# [REQUIREMENT]
Every line of the listing below should be written out exactly, minus its images.

# [COLLECTED DATA]
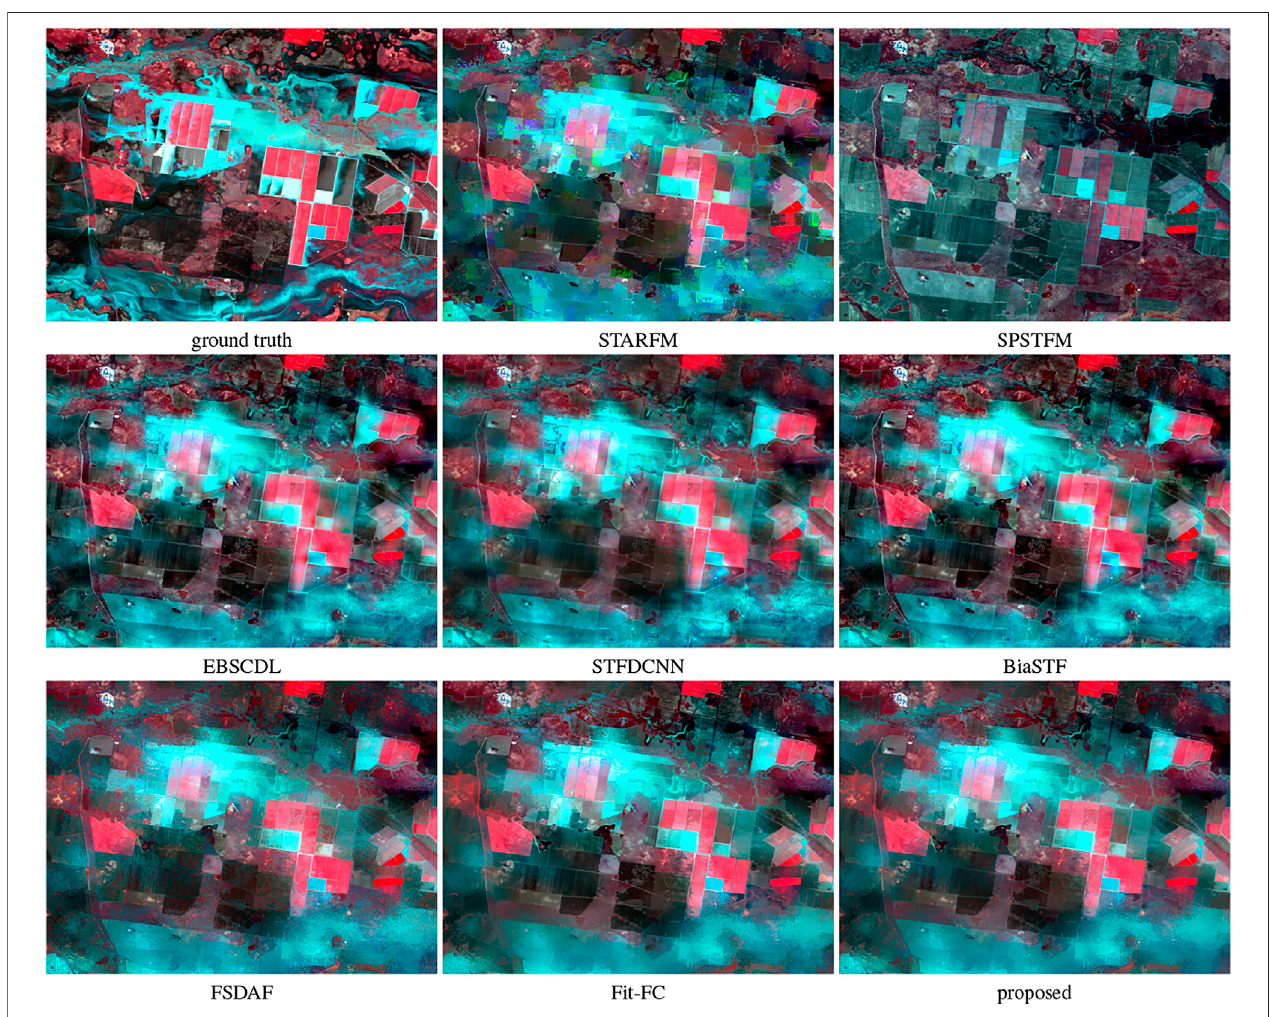
FIGURE 4 | Manifestation of the large region of the NIR, red, and green bands of LGC image 3 for fl ood observation.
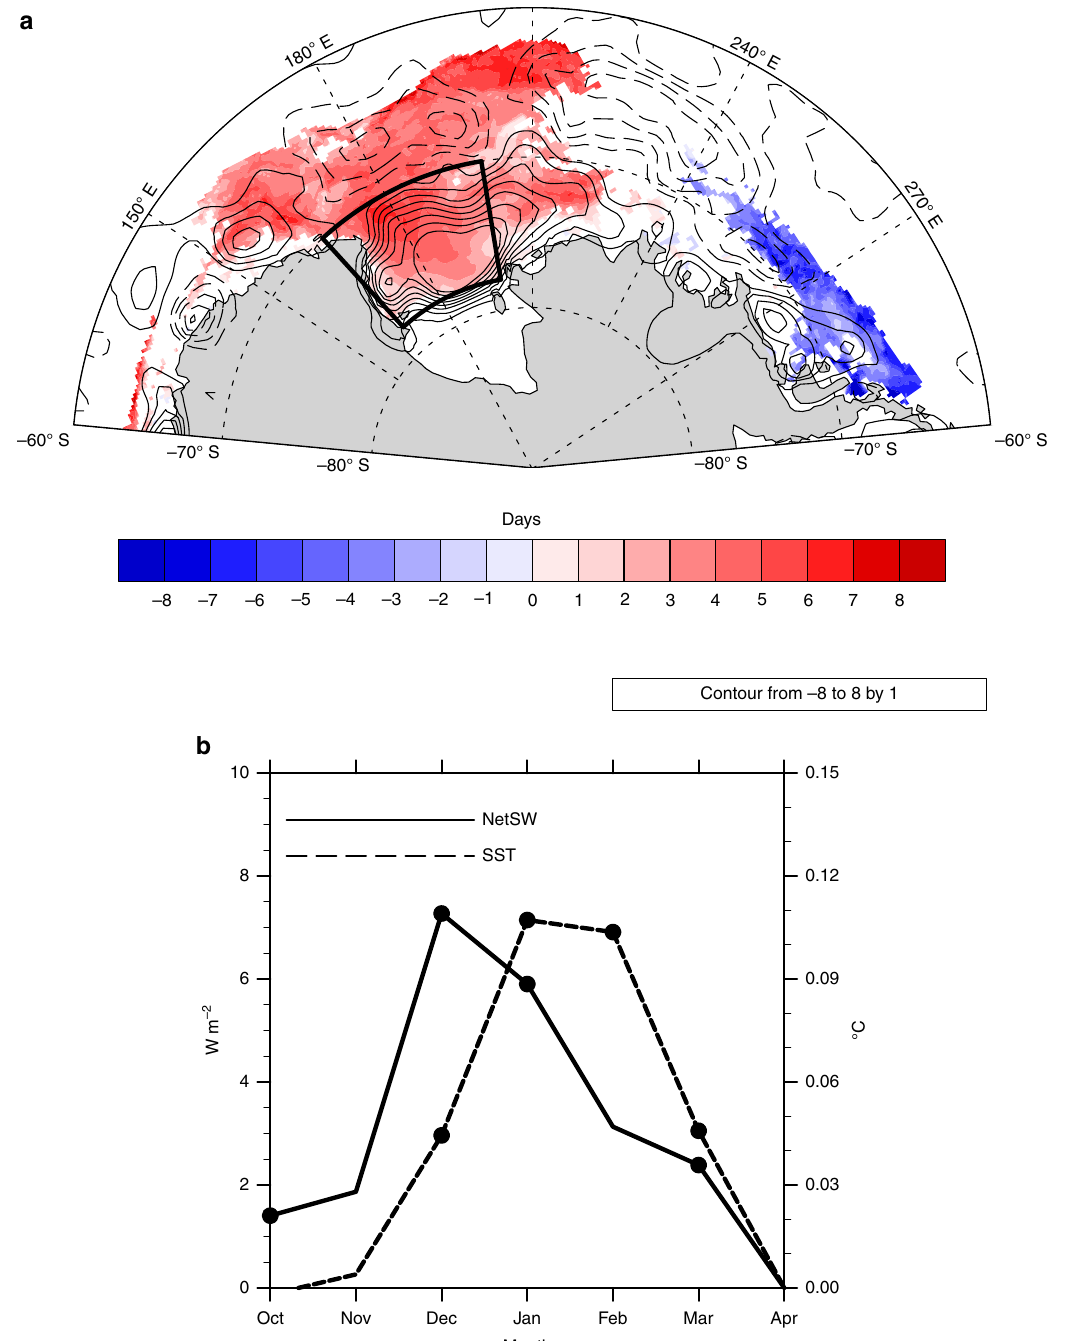
Fig. 4 The relationship of environmental properties to the preceding October zonal winds. a Regression of 1979 – 2015 surface net shortwave radiation averaged from December to February ( black contours ) and the timing of ice advance ( colored shading ) on the normalized and detrended prior October zonal wind index. The net shortwave regression is contoured at 1 W m − 2 , negative values are dashed , and the zero line omitted. Regression of ice advance is only shown where signi fi cant at the 95% level. b Regression of monthly 1979 – 2015 net shortwave ( solid ; left axis) and 1982 – 2015 SST ( dash ; right axis) averaged in the region denoted by the box on a on the normalized and detrended October zonal wind index. Signi fi cant values are denoted by the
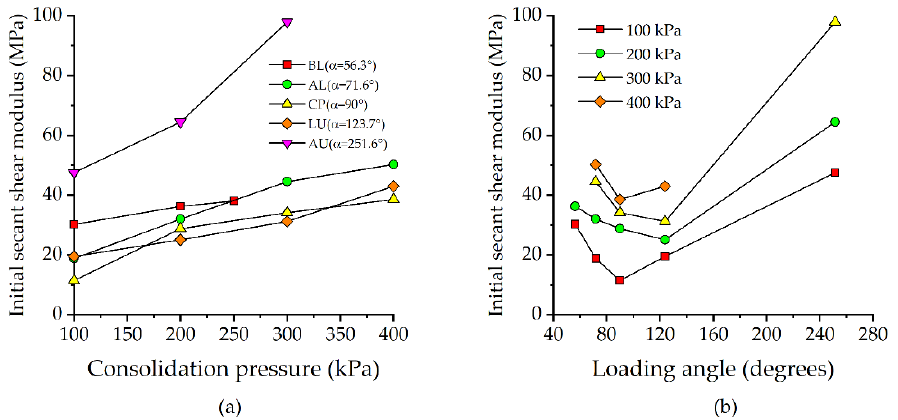
Figure 10. Variations of initial secant shear modulus with: ( a ) consolidation pressure; and ( b ) loading angle.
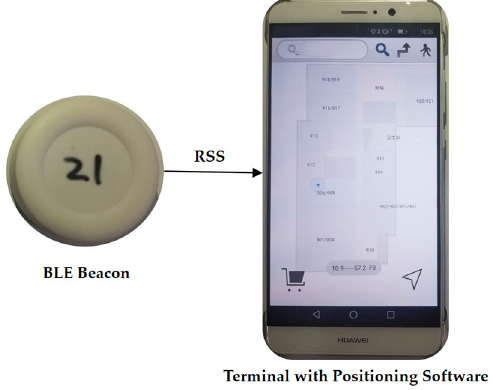
Figure 8. The BLE beacons and terminal used in this work.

# [ANSWER TO THE PROBLEM]
FIGURE 4 | Manifestation of the large region of the NIR, red, and green bands of LGC image 3 for fl ood observation.
Fig. 4 The relationship of environmental properties to the preceding October zonal winds. a Regression of 1979 – 2015 surface net shortwave radiation averaged from December to February ( black contours ) and the timing of ice advance ( colored shading ) on the normalized and detrended prior October zonal wind index. The net shortwave regression is contoured at 1 W m − 2 , negative values are dashed , and the zero line omitted. Regression of ice advance is only shown where signi fi cant at the 95% level. b Regression of monthly 1979 – 2015 net shortwave ( solid ; left axis) and 1982 – 2015 SST ( dash ; right axis) averaged in the region denoted by the box on a on the normalized and detrended October zonal wind index. Signi fi cant values are denoted by the
Figure 10. Variations of initial secant shear modulus with: ( a ) consolidation pressure; and ( b ) loading angle.
Figure 8. The BLE beacons and terminal used in this work.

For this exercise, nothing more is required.